Check the records below line by line. Give the count of lines with "магазину", and nothing else.

===== Provided data =====

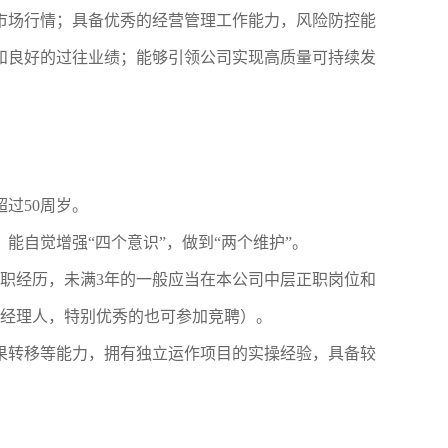
务市场行情；具备优秀的经营管理工作能力，风险防控能
和良好的过往业绩；能够引领公司实现高质量可持续发
过50周岁。
能自觉增强“四个意识”，做到“两个维护”。
职经历，未满3年的一般应当在本公司中层正职岗位和
经理人，特别优秀的也可参加竞聘）。
成果转移等能力，拥有独立运作项目的实操经验，具备较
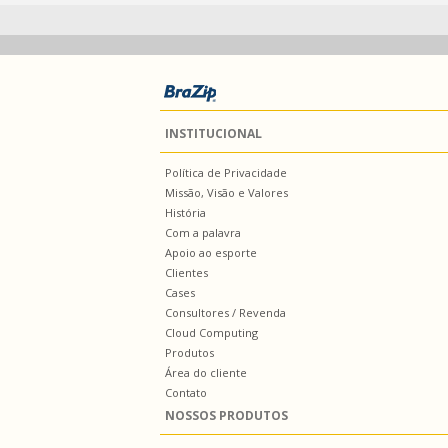
INSTITUCIONAL
Política de Privacidade
Missão, Visão e Valores
História
Com a palavra
Apoio ao esporte
Clientes
Cases
Consultores / Revenda
Cloud Computing
Produtos
Área do cliente
Contato
NOSSOS PRODUTOS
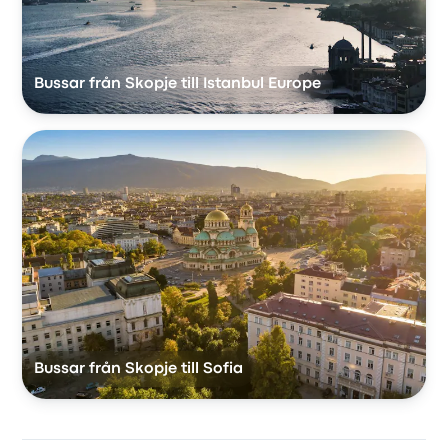
Bussar från Skopje till Istanbul Europe
Bussar från Skopje till Sofia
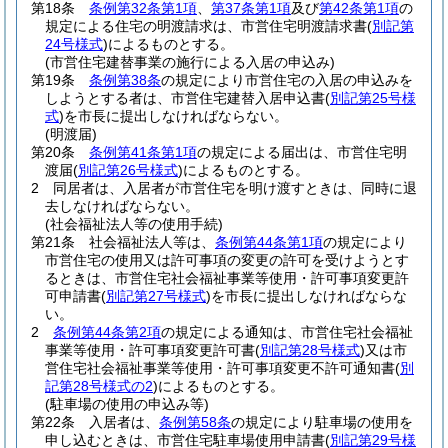
第18条
条例第32条第1項
、
第37条第1項
及び
第42条第1項
の
規定による住宅の明渡請求は、市営住宅明渡請求書
(
別記第
24号様式
)
によるものとする。
(市営住宅建替事業の施行による入居の申込み)
第19条
条例第38条
の規定により市営住宅の入居の申込みを
しようとする者は、市営住宅建替入居申込書
(
別記第25号様
式
)
を市長に提出しなければならない。
(明渡届)
第20条
条例第41条第1項
の規定による届出は、市営住宅明
渡届
(
別記第26号様式
)
によるものとする。
2
同居者は、入居者が市営住宅を明け渡すときは、同時に退
去しなければならない。
(社会福祉法人等の使用手続)
第21条
社会福祉法人等は、
条例第44条第1項
の規定により
市営住宅の使用又は許可事項の変更の許可を受けようとす
るときは、市営住宅社会福祉事業等使用・許可事項変更許
可申請書
(
別記第27号様式
)
を市長に提出しなければならな
い。
2
条例第44条第2項
の規定による通知は、市営住宅社会福祉
事業等使用・許可事項変更許可書
(
別記第28号様式
)
又は市
営住宅社会福祉事業等使用・許可事項変更不許可通知書
(
別
記第28号様式の2
)
によるものとする。
(駐車場の使用の申込み等)
第22条
入居者は、
条例第58条
の規定により駐車場の使用を
申し込むときは、市営住宅駐車場使用申請書
(
別記第29号様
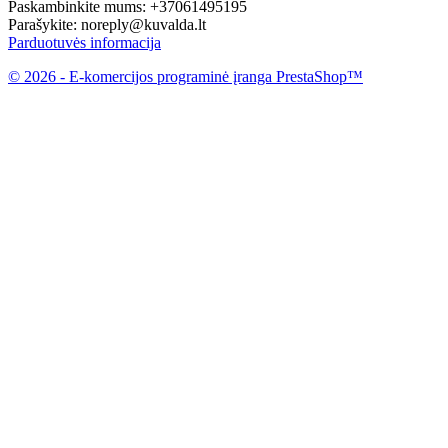
Paskambinkite mums:
+37061495195
Parašykite:
noreply@kuvalda.lt
Parduotuvės informacija
© 2026 - E-komercijos programinė įranga PrestaShop™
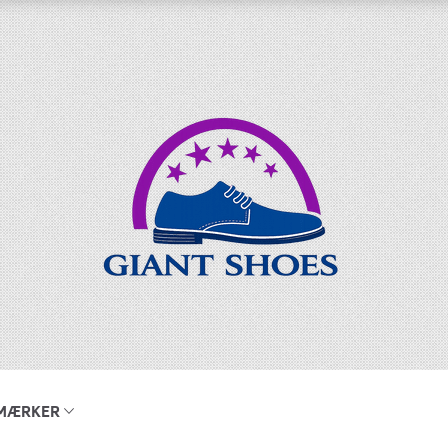
MÆRKER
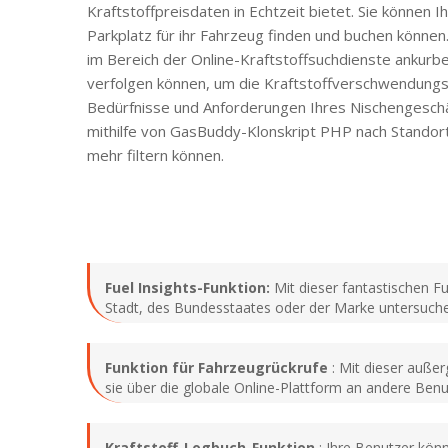
Kraftstoffpreisdaten in Echtzeit bietet. Sie können
Parkplatz für ihr Fahrzeug finden und buchen können
im Bereich der Online-Kraftstoffsuchdienste ankurbe
verfolgen können, um die Kraftstoffverschwendungs
Bedürfnisse und Anforderungen Ihres Nischengeschäft
mithilfe von GasBuddy-Klonskript PHP nach Standor
mehr filtern können.
Fuel Insights-Funktion:
Mit dieser fantastischen F
Stadt, des Bundesstaates oder der Marke untersuch
Funktion für Fahrzeugrückrufe
: Mit dieser auße
sie über die globale Online-Plattform an andere Ben
Kraftstoff-Logbuch-Funktion
: Ihre Benutzer könn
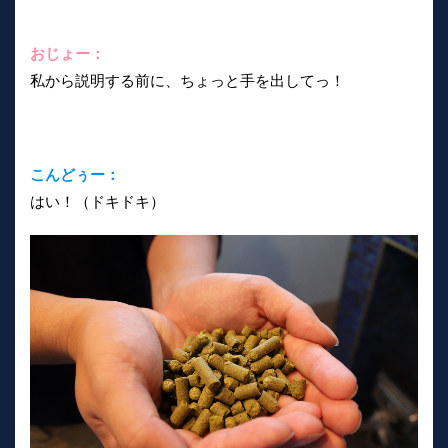
おじょー：
私から説明する前に、ちょっと手を出してっ！
こんどぅー：
はい！（ドキドキ）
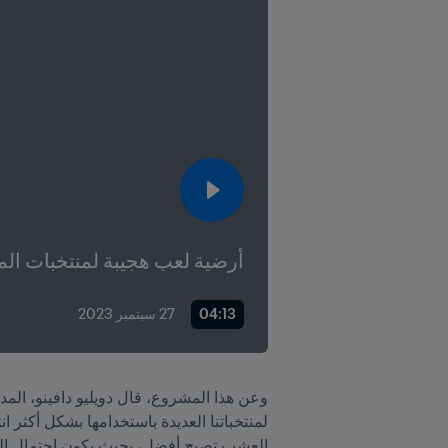
أرضية لعب هجيبة لمنتخبات المكسيك ب
04:13
27 سبتمبر 2023
العشب تصبح أفضل، بحيث يكون احتمال التعر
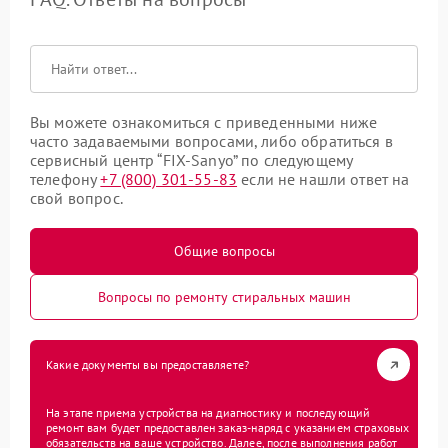
Вы можете ознакомиться с приведенными ниже
часто задаваемыми вопросами, либо обратиться в
сервисный центр “FIX-Sanyo” по следующему
телефону
+7 (800) 301-55-83
если не нашли ответ на
свой вопрос.
Общие вопросы
Вопросы по ремонту стиральных машин
Какие документы вы предоставляете?
На этапе приема устройства на диагностику и последующий
ремонт вам будет предоставлен заказ-наряд с указанием страховых
обязательств на ваше устройство. Далее, после выполнения работ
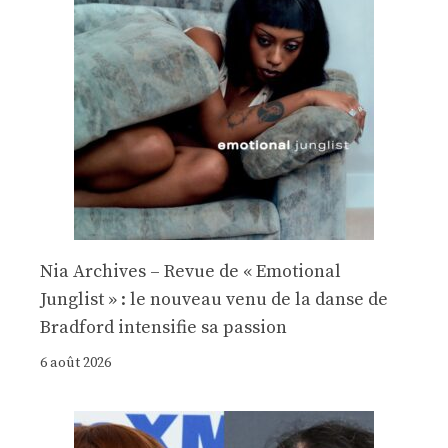
Nia Archives – Revue de « Emotional
Junglist » : le nouveau venu de la danse de
Bradford intensifie sa passion
6 août 2026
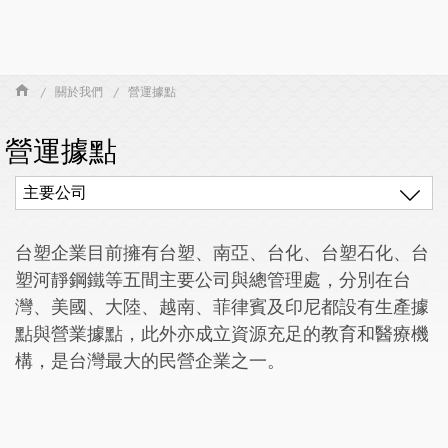
關於我們
營運據點
營運據點
主要公司
台塑企業目前擁有台塑、南亞、台化、台塑石化、台
塑河靜鋼鐵等五間主要公司與總管理處，分別在台
灣、美國、大陸、越南、菲律賓及印尼都設有生產據
點與營業據點，此外亦成立資源充足的教育和醫療機
構，是台灣最大的民營企業之一。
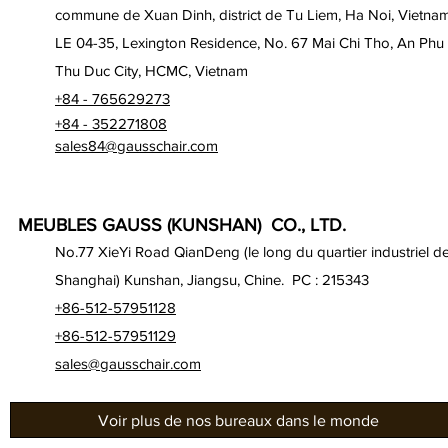
commune de Xuan Dinh, district de Tu Liem, Ha Noi, Vietna
LE 04-35, Lexington Residence, No. 67 Mai Chi Tho, An Phu
Thu Duc City, HCMC, Vietnam
+84 - 765629273
+84 - 352271808
sales84@gausschair.com
MEUBLES GAUSS (KUNSHAN) CO., LTD.
No.77 XieYi Road QianDeng (le long du quartier industriel d
Shanghai) Kunshan, Jiangsu, Chine. PC : 215343
+86-512-57951128
+86-512-57951129
sales@gausschair.com
Voir plus de nos bureaux dans le monde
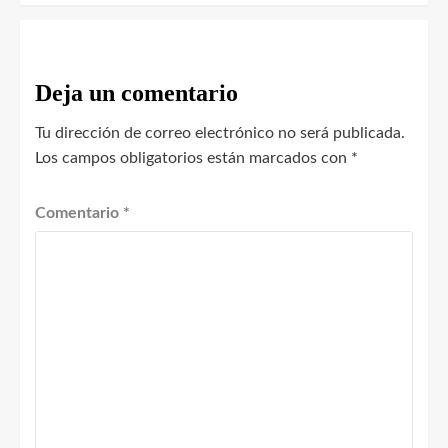
Deja un comentario
Tu dirección de correo electrónico no será publicada.
Los campos obligatorios están marcados con
*
Comentario
*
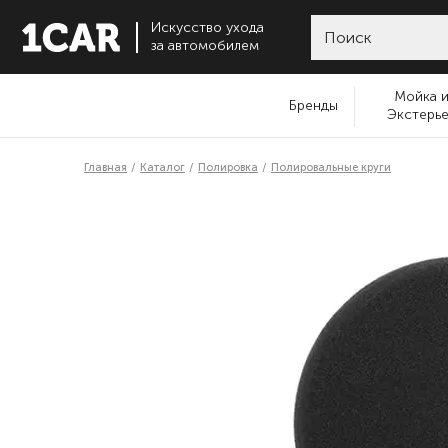
Искусство ухода
за автомобилем
Мойка 
Бренды
Экстерь
Главная
Каталог
Полировка
Полировальные круги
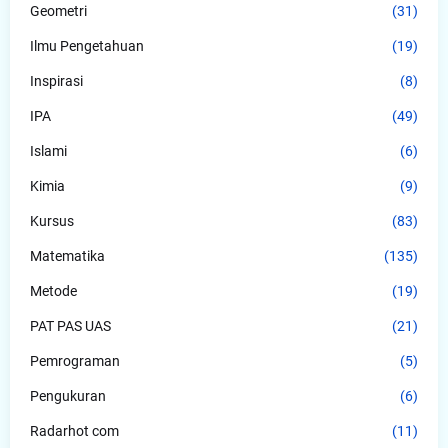
Geometri
(31)
Ilmu Pengetahuan
(19)
Inspirasi
(8)
IPA
(49)
Islami
(6)
Kimia
(9)
Kursus
(83)
Matematika
(135)
Metode
(19)
PAT PAS UAS
(21)
Pemrograman
(5)
Pengukuran
(6)
Radarhot com
(11)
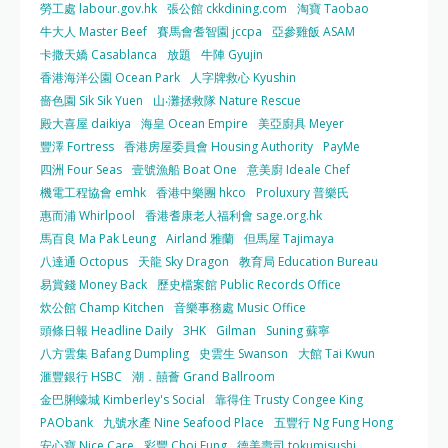
勞工處 labour.gov.hk
張公館 ckkdining.com
淘寶 Taobao
牛大人 Master Beef
賽馬會耆智園 jccpa
亞參雞飯 ASAM
卡撒天嬌 Casablanca
放題
牛陣 Gyujin
香港海洋公園 Ocean Park
人字牌救心 Kyushin
嗇色園 Sik Sik Yuen
山‧灘拯救隊 Nature Rescue
殿大喜屋 daikiya
海皇 Ocean Empire
美亞廚具 Meyer
豐澤 Fortress
香港房屋委員會 Housing Authority
PayMe
四洲 Four Seas
壹號漁船 Boat One
意美廚 Ideale Chef
機電工程協會 emhk
香港中樂團 hkco
Proluxury 普樂氏
惠而浦 Whirlpool
香港耆康老人福利會 sage.org.hk
馬百良 Ma Pak Leung
Airland 雅蘭
但馬屋 Tajimaya
八達通 Octopus
天龍 Sky Dragon
教育局 Education Bureau
易賞錢 Money Back
歷史檔案館 Public Records Office
炊公館 Champ Kitchen
音樂事務處 Music Office
頭條日報 Headline Daily
3HK
Gilman
Suning 蘇寧
八方雲集 Bafang Dumpling
史雲生 Swanson
大館 Tai Kwun
滙豐銀行 HSBC
潮．囍薈 Grand Ballroom
金巴脷蠔城 Kimberley's Social
靠得住 Trusty Congee King
PAObank
九號水產 Nine Seafood Place
五豐行 Ng Fung Hong
安心寶 Nice Care
彩豐 Choi Fung
德美壽司 tokumisushi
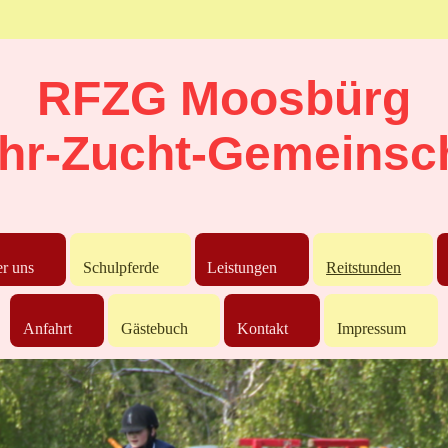
RFZG Moosbürg
hr-Zucht-Gemeinsch
r uns
Schulpferde
Leistungen
Reitstunden
Anfahrt
Gästebuch
Kontakt
Impressum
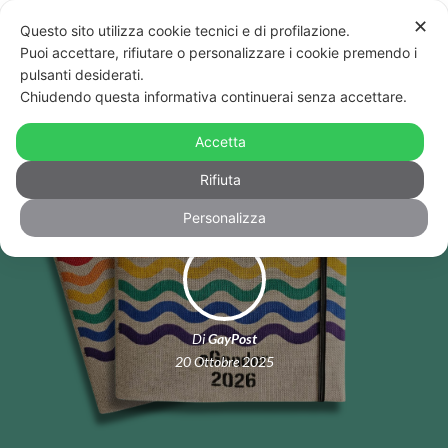
✕
Questo sito utilizza cookie tecnici e di profilazione.
Puoi accettare, rifiutare o personalizzare i cookie premendo i
pulsanti desiderati.
Chiudendo questa informativa continuerai senza accettare.
L’Agender 2026 per la Palestina
Accetta
Rifiuta
Personalizza
Di
GayPost
20 Ottobre 2025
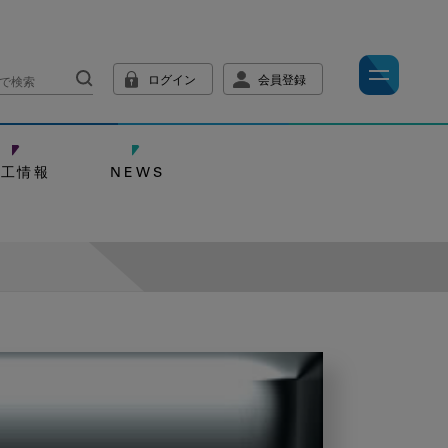
ログイン
会員登録
技工情報
NEWS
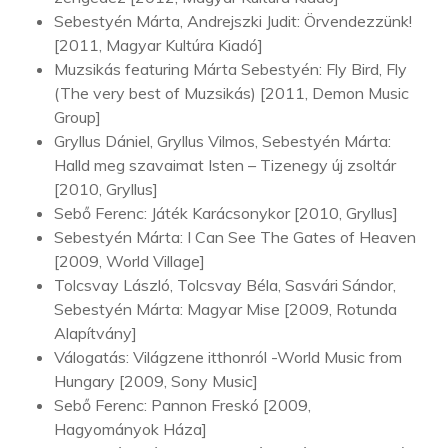
Sebestyén Márta, Andrejszki Judit: Örvendezzünk!
[2011, Magyar Kultúra Kiadó]
Muzsikás featuring Márta Sebestyén: Fly Bird, Fly
(The very best of Muzsikás) [2011, Demon Music
Group]
Gryllus Dániel, Gryllus Vilmos, Sebestyén Márta:
Halld meg szavaimat Isten – Tizenegy új zsoltár
[2010, Gryllus]
Sebő Ferenc: Játék Karácsonykor [2010, Gryllus]
Sebestyén Márta: I Can See The Gates of Heaven
[2009, World Village]
Tolcsvay László, Tolcsvay Béla, Sasvári Sándor,
Sebestyén Márta: Magyar Mise [2009, Rotunda
Alapítvány]
Válogatás: Világzene itthonról -World Music from
Hungary [2009, Sony Music]
Sebő Ferenc: Pannon Freskó [2009,
Hagyományok Háza]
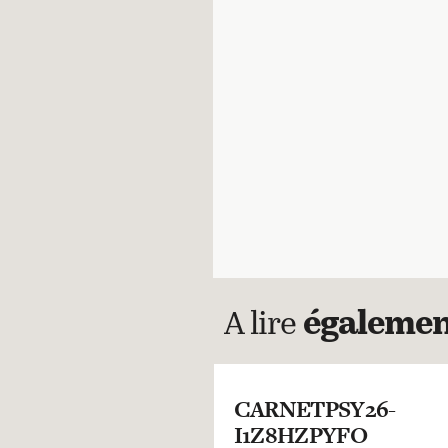
A lire
égaleme
CARNETPSY26-
I1Z8HZPYFO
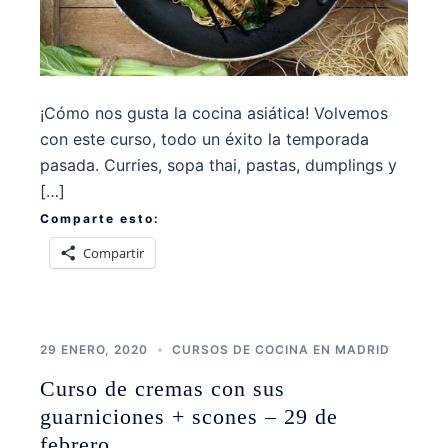
¡Cómo nos gusta la cocina asiática! Volvemos
con este curso, todo un éxito la temporada
pasada. Curries, sopa thai, pastas, dumplings y
[…]
Comparte esto:
Compartir
29 ENERO, 2020
CURSOS DE COCINA EN MADRID
Curso de cremas con sus
guarniciones + scones – 29 de
febrero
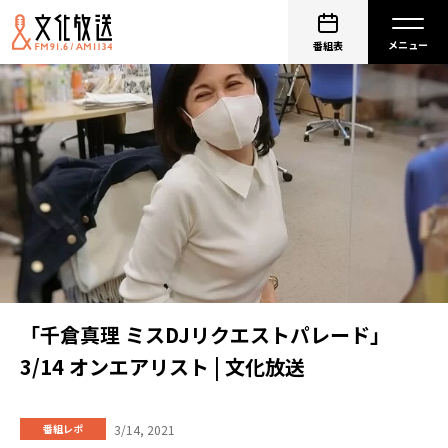
番組表
「千倉真理 ミスDJリクエストパレード」
3/14 オンエアリスト | 文化放送
3/14, 2021
番組レポ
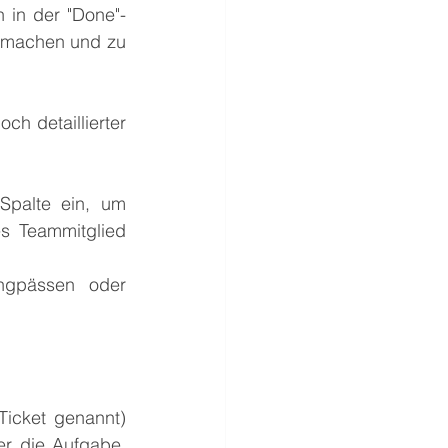
 in der "Done"-
u machen und zu 
h detaillierter 
palte ein, um 
 Teammitglied 
ngpässen oder 
Ticket genannt) 
er die Aufgabe, 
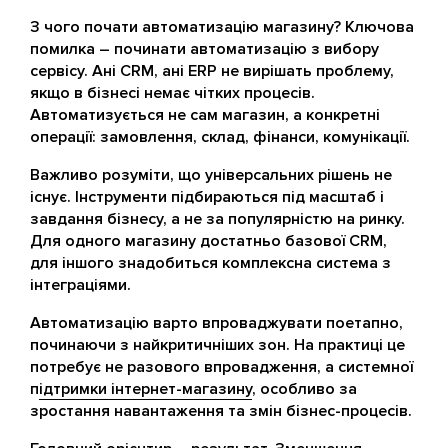
З чого почати автоматизацію магазину? Ключова
помилка – починати автоматизацію з вибору
сервісу. Ані CRM, ані ERP не вирішать проблему,
якщо в бізнесі немає чітких процесів.
Автоматизується не сам магазин, а конкретні
операції: замовлення, склад, фінанси, комунікації.
Важливо розуміти, що універсальних рішень не
існує. Інструменти підбираються під масштаб і
завдання бізнесу, а не за популярністю на ринку.
Для одного магазину достатньо базової CRM,
для іншого знадобиться комплексна система з
інтеграціями.
Автоматизацію варто впроваджувати поетапно,
починаючи з найкритичніших зон. На практиці це
потребує не разового впровадження, а системної
п
ідтримки інтернет-магазину
, особливо за
зростання навантаження та змін бізнес-процесів.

=====

■ Exercise result
3